Monday, May 28, 2007

What Makes a Librarian?

Every one has a "trigger" for reflection in his or her career. Mine came relatively recently when I was confronted with an interesting commentary made by a young bookshelver at work. It was during a break when we were sitting around and talking about the library. The library is currently hiring new reference clerks to do both circulation and reference. My friend curiously questioned the purpose of having librarians when the work was seemingly so easy. He said something to the extent of:
Why have [librarians]? Anyone can do searching on Google. And anyone can point out which area the books belong to...

To a certain extent, he's right. I'm glad I had heard this comment. There are many who echo his sentiments. And in many ways, it should force us in the profession to reflect on what we actually do. Why are librarians important? Why is it necessary for professional training? Why should we be compensated well for what we do? Here are my reasons:

(1) Management - Not just staff, but also the collections, the buildings, the budget, openings and closings, conflict resolutions, and just about anything else related to the running of a library. There's a lot of responsibility involved, and the higher up one is, the greater the pressure. If not done properly, your position is on the line, and the library's as well.

(2) Knowledge -
Effective reference work means effective retrieval and searching skills. That means having a deep understanding of precision/recall, different commercial databases, boolean searching, reference titles, good memory, insatiable curiosity. Above all, it means intelligence. You can't be an effective librarian without a broad knowledge background, and that is why librarians need at least six years of education and a master's in order to be a librarian. All librarians are well-read, intellectual, and extremely creative; there's a reason it's a graduate programme.
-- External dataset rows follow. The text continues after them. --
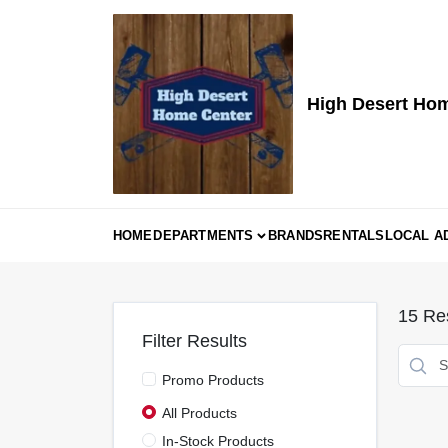
Skip
to
content
High Desert Ho
HOME
DEPARTMENTS
BRANDS
RENTALS
LOCAL A
15
Res
Filter Results
Promo Products
All Products
In-Stock Products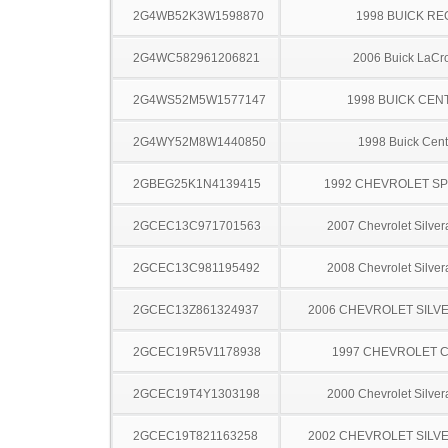
2G4WB52K3W1598870
1998 BUICK RE
2G4WC582961206821
2006 Buick LaCr
2G4WS52M5W1577147
1998 BUICK CEN
2G4WY52M8W1440850
1998 Buick Cent
2GBEG25K1N4139415
1992 CHEVROLET S
2GCEC13C971701563
2007 Chevrolet Silve
2GCEC13C981195492
2008 Chevrolet Silve
2GCEC13Z861324937
2006 CHEVROLET SILV
2GCEC19R5V1178938
1997 CHEVROLET C
2GCEC19T4Y1303198
2000 Chevrolet Silve
2GCEC19T821163258
2002 CHEVROLET SILV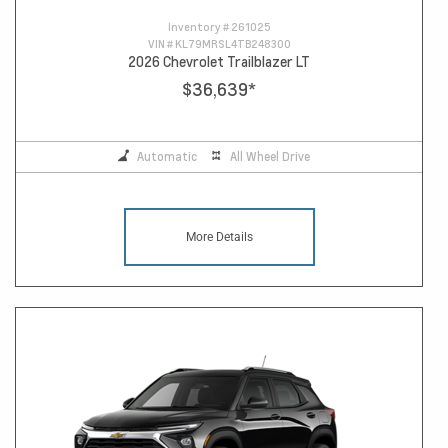
Inventory #
261025
VIN #
KL79MRSL4TB248300
2026 Chevrolet Trailblazer LT
$36,639
*
Automatic
All Wheel Drive
More Details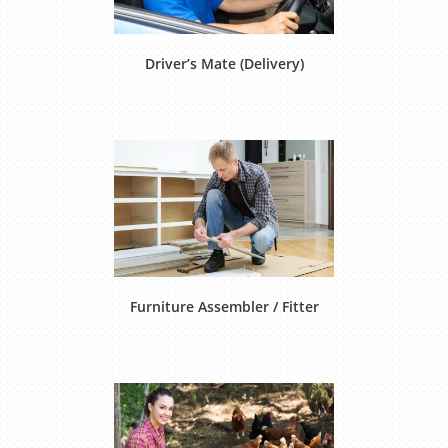
Driver’s Mate (Delivery)
Furniture Assembler / Fitter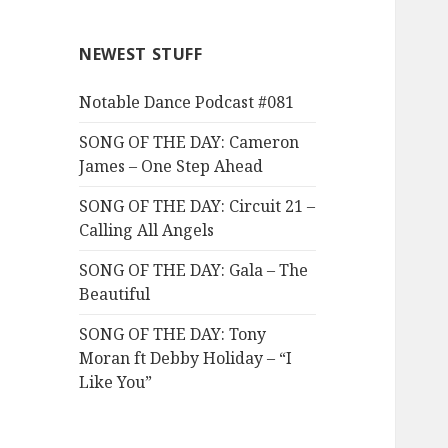
NEWEST STUFF
Notable Dance Podcast #081
SONG OF THE DAY: Cameron
James – One Step Ahead
SONG OF THE DAY: Circuit 21 –
Calling All Angels
SONG OF THE DAY: Gala – The
Beautiful
SONG OF THE DAY: Tony
Moran ft Debby Holiday – “I
Like You”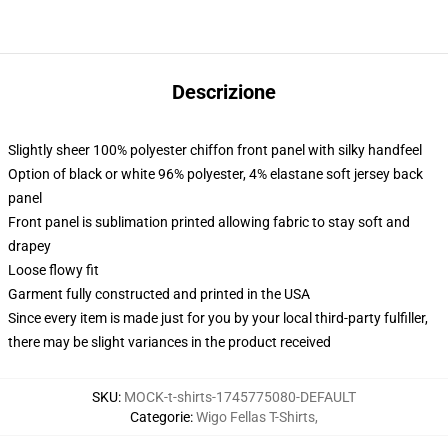
Descrizione
Slightly sheer 100% polyester chiffon front panel with silky handfeel
Option of black or white 96% polyester, 4% elastane soft jersey back
panel
Front panel is sublimation printed allowing fabric to stay soft and
drapey
Loose flowy fit
Garment fully constructed and printed in the USA
Since every item is made just for you by your local third-party fulfiller,
there may be slight variances in the product received
SKU
:
MOCK-t-shirts-1745775080-DEFAULT
Categorie
:
Wigo Fellas T-Shirts
,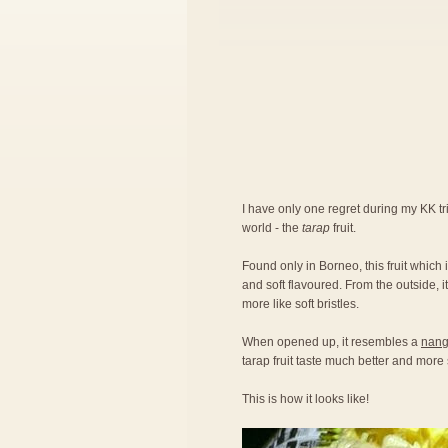
I have only one regret during my KK trip
world - the
tarap
fruit.
Found only in Borneo, this fruit which
and soft flavoured. From the outside, i
more like soft bristles.
When opened up, it resembles a
nangk
tarap fruit taste much better and mor
This is how it looks like!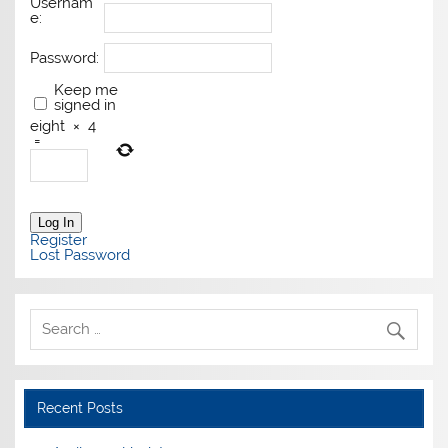
Usernam
e:
Password:
Keep me
signed in
eight
×
4
=
Log In
Register
Lost Password
Recent Posts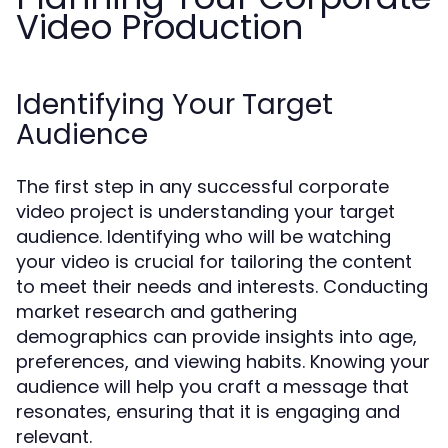
Video Production
Identifying Your Target
Audience
The first step in any successful corporate
video project is understanding your target
audience. Identifying who will be watching
your video is crucial for tailoring the content
to meet their needs and interests. Conducting
market research and gathering
demographics can provide insights into age,
preferences, and viewing habits. Knowing your
audience will help you craft a message that
resonates, ensuring that it is engaging and
relevant.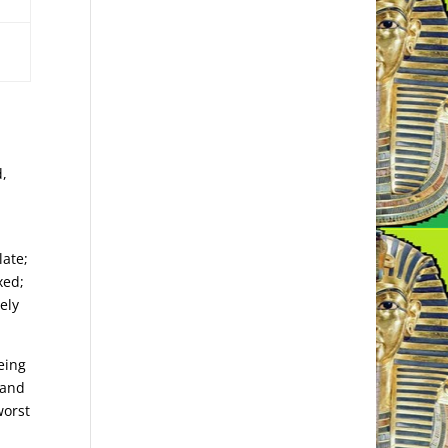
d,
late;
xed;
ely
eing
 and
worst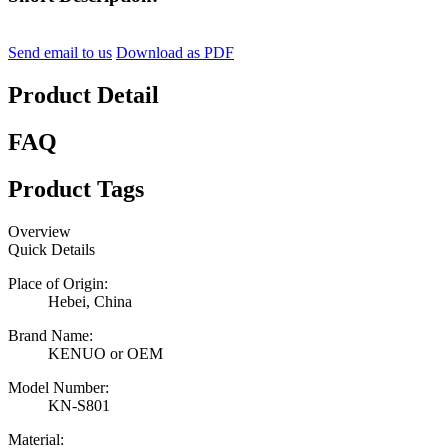
Send email to us
Download as PDF
Product Detail
FAQ
Product Tags
Overview
Quick Details
Place of Origin:
Hebei, China
Brand Name:
KENUO or OEM
Model Number:
KN-S801
Material: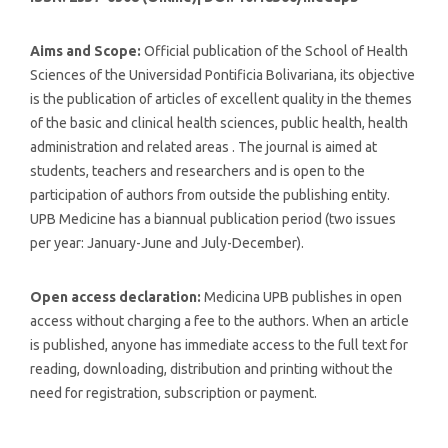
Aims and Scope:
Official publication of the School of Health
Sciences of the Universidad Pontificia Bolivariana, its objective
is the publication of articles of excellent quality in the themes
of the basic and clinical health sciences, public health, health
administration and related areas . The journal is aimed at
students, teachers and researchers and is open to the
participation of authors from outside the publishing entity.
UPB Medicine has a biannual publication period (two issues
per year: January-June and July-December).
Open access declaration:
Medicina UPB publishes in open
access without charging a fee to the authors. When an article
is published, anyone has immediate access to the full text for
reading, downloading, distribution and printing without the
need for registration, subscription or payment.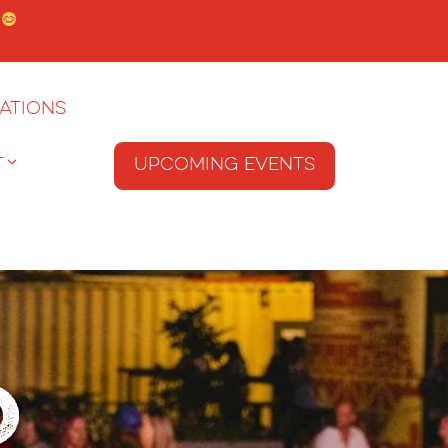
.
ations
T
Upcoming Events
o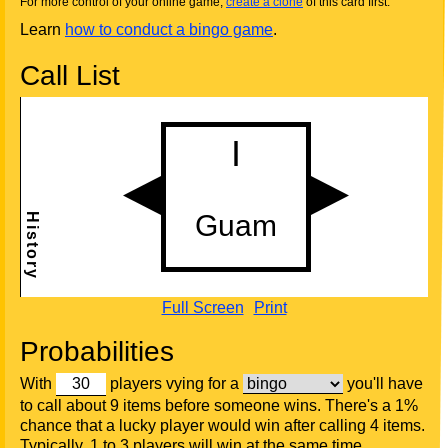
For more control of your online game,
create a clone
of this card first.
Learn
how to conduct a bingo game
.
Call List
Full Screen
Print
Probabilities
With
players vying for a
you'll have
to call about 9 items before someone wins. There's a 1%
chance that a lucky player would win after calling 4 items.
Typically, 1 to 3 players will win at the same time.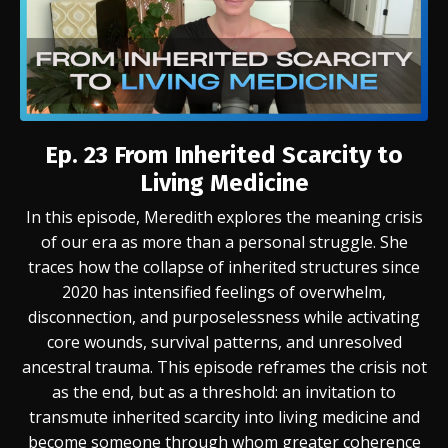
Ep. 23
From Inherited Scarcity to
Living Medicine
In this episode, Meredith explores the meaning crisis
of our era as more than a personal struggle. She
traces how the collapse of inherited structures since
2020 has intensified feelings of overwhelm,
disconnection, and purposelessness while activating
core wounds, survival patterns, and unresolved
ancestral trauma. This episode reframes the crisis not
as the end, but as a threshold: an invitation to
transmute inherited scarcity into living medicine and
become someone through whom greater coherence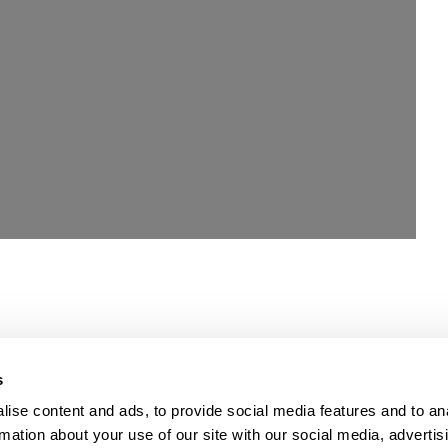
Loading...
s
ise content and ads, to provide social media features and to an
rmation about your use of our site with our social media, advertis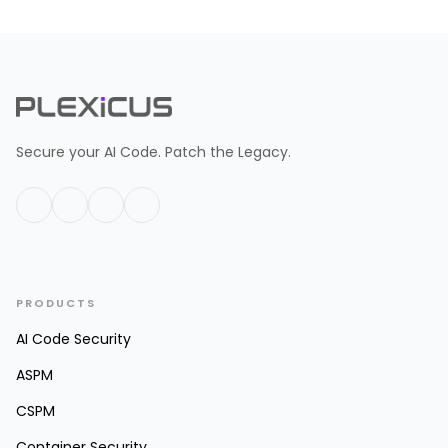
Secure your AI Code. Patch the Legacy.
PRODUCTS
AI Code Security
ASPM
CSPM
Container Security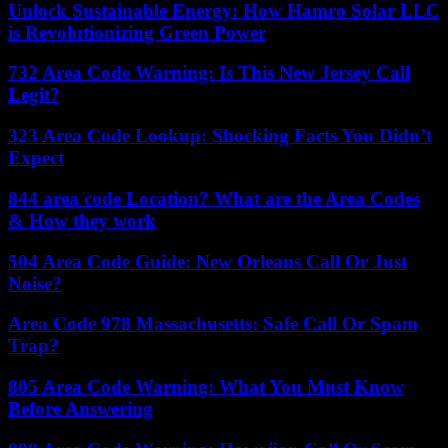
Unlock Sustainable Energy: How Hamro Solar LLC
is Revolutionizing Green Power
732 Area Code Warning: Is This New Jersey Call
Legit?
323 Area Code Lookup: Shocking Facts You Didn’t
Expect
844 area code Location? What are the Area Codes
& How they work
504 Area Code Guide: New Orleans Call Or Just
Noise?
Area Code 978 Massachusetts: Safe Call Or Spam
Trap?
805 Area Code Warning: What You Must Know
Before Answering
(3) Bibliographic Control - Librarians may not all be cataloguers, but at the end of the day, effective searching means a solid understanding of MARC records and controlled vocabularies. Regardless of which kind of library, librarians need to have a good grasp of vocabulary in order to do competent searching on databases and search engines.

(4) Information Technology - Librarians have always been underestimated in their technological savvy. But I am always surprised at just how much of it is required in their work, and most librarians if not all do an excellent job despite the lack of formal training. Librarians have always been ahead of the game in technology, first with huge computers, then OPACs, then then databases, then finally the Internet. Now with Web 2.0, librarians are once again at the forefront with integrating blogs, wikis, and social software into their work.

(5) Teaching - I am forever amazed at the amount of teaching that librarians perform in their work. Yet, much of this teaching is unrecognized and underappeciated. Librarians teach a lot: from using a mouse, to writing resumes, to using Web 2.0 tools. Much of the time, librarians are not even formally trained with the pedagogical theories; they teach well based on their intuitive intelligence and passion for their work. So with that said, librarians deserve a pat on the back. Bravo to you all!